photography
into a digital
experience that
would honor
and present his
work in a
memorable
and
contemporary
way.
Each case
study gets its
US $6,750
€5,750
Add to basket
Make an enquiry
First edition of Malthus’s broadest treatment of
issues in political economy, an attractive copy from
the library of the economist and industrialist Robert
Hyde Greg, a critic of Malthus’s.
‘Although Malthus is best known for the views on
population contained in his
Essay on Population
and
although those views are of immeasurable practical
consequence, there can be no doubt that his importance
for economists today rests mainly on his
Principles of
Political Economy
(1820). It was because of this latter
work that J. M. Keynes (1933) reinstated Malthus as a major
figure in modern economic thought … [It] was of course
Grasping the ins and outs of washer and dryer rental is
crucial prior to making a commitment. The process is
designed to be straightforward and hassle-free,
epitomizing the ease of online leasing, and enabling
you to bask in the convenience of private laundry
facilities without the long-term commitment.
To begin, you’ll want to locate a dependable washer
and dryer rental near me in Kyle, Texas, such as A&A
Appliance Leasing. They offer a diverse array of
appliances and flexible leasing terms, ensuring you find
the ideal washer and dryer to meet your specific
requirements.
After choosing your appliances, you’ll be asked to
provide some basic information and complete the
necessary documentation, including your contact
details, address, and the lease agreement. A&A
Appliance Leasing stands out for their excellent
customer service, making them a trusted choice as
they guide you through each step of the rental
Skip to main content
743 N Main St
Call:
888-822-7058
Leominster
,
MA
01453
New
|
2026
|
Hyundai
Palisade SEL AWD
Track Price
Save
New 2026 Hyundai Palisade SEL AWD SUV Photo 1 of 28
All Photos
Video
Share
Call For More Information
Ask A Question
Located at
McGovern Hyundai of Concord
---
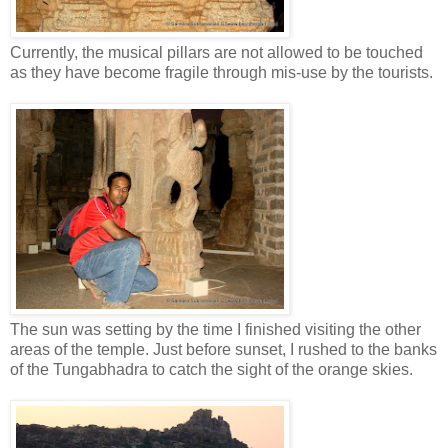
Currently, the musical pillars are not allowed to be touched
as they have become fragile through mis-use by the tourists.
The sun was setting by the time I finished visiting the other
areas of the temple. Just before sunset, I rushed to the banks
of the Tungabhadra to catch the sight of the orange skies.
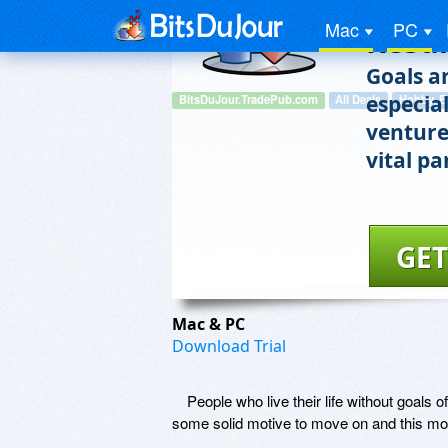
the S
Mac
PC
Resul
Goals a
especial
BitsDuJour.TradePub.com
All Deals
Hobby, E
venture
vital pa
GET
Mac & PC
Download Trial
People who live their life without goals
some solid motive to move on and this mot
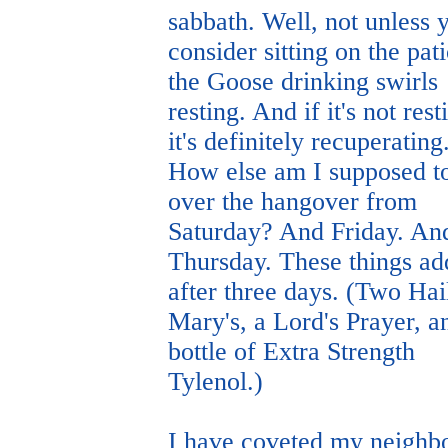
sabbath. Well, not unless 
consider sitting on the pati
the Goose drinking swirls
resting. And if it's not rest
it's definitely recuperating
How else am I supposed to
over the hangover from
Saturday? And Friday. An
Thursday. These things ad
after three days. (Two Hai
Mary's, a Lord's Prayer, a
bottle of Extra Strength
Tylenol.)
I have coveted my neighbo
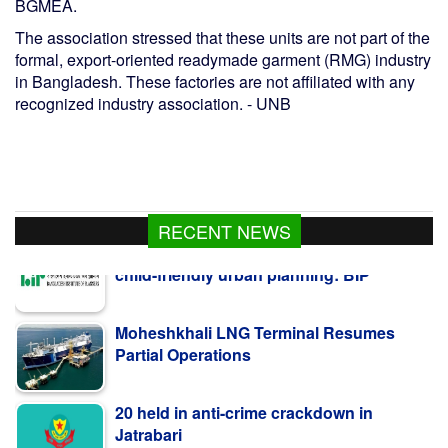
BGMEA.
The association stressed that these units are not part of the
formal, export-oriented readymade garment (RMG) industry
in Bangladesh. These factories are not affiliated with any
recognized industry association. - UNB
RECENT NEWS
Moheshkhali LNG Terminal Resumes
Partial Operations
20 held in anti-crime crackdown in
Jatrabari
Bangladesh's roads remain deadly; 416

▸ HOW TO COMPLETE THIS TASK: Above are some lines. Repeat exactly, and only, those from the line that has "Partial Operations" through the line that has "Bangladesh's roads remain deadly; 416".

▸ EXERCISE RESULT:
Partial Operations
20 held in anti-crime crackdown in
Jatrabari
Bangladesh's roads remain deadly; 416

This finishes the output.